■ **EXERCISE OBJECTIVE**
If a record holds a picture, leave the picture out and print everything else exactly.

■ **EXERCISE INPUTS**
------

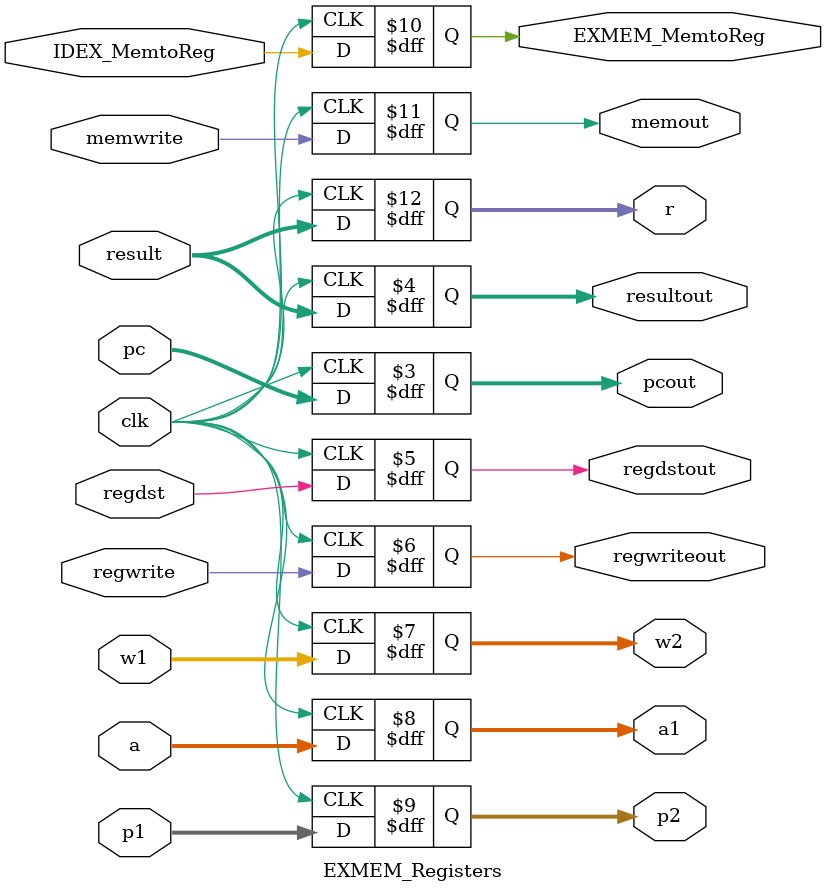
<source format=v>
`timescale 1ns / 1ps
module EXMEM_Registers(clk,r,a,pc,result,regdst,regwrite,memwrite,w1,IDEX_MemtoReg,pcout,resultout,regdstout,regwriteout,memout,w2,EXMEM_MemtoReg,a1,p1,p2);
input clk;       
input [31:0]a;
input [31:0]pc;
input [31:0]result,p1;
input regdst;
input regwrite;
input memwrite;
input [4:0]w1;
input IDEX_MemtoReg;
output reg [31:0]pcout;
output  reg[31:0]resultout;
output reg regdstout;
output reg regwriteout;
output reg[4:0]w2;
output reg [31:0]a1,p2;
output reg EXMEM_MemtoReg;
output reg memout;
output reg[31:0]r;
initial begin
pcout=0;
p2=0;
r=0;
w2=0;
a1=0;
w2=0;
EXMEM_MemtoReg=0;
resultout=0;
regdstout=0;
regwriteout=0;
memout=0;
end
always@(posedge clk) begin
resultout=result[31:0];
r=result;
pcout=pc;
w2=w1;
p2=p1;
a1=a;
EXMEM_MemtoReg=IDEX_MemtoReg;
regdstout=regdst;
regwriteout=regwrite;
memout=memwrite;
end
endmodule



</source>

------

■ **TASK OUTPUT**
<source format=v>
`timescale 1ns / 1ps
module EXMEM_Registers(clk,r,a,pc,result,regdst,regwrite,memwrite,w1,IDEX_MemtoReg,pcout,resultout,regdstout,regwriteout,memout,w2,EXMEM_MemtoReg,a1,p1,p2);
input clk;       
input [31:0]a;
input [31:0]pc;
input [31:0]result,p1;
input regdst;
input regwrite;
input memwrite;
input [4:0]w1;
input IDEX_MemtoReg;
output reg [31:0]pcout;
output  reg[31:0]resultout;
output reg regdstout;
output reg regwriteout;
output reg[4:0]w2;
output reg [31:0]a1,p2;
output reg EXMEM_MemtoReg;
output reg memout;
output reg[31:0]r;
initial begin
pcout=0;
p2=0;
r=0;
w2=0;
a1=0;
w2=0;
EXMEM_MemtoReg=0;
resultout=0;
regdstout=0;
regwriteout=0;
memout=0;
end
always@(posedge clk) begin
resultout=result[31:0];
r=result;
pcout=pc;
w2=w1;
p2=p1;
a1=a;
EXMEM_MemtoReg=IDEX_MemtoReg;
regdstout=regdst;
regwriteout=regwrite;
memout=memwrite;
end
endmodule



</source>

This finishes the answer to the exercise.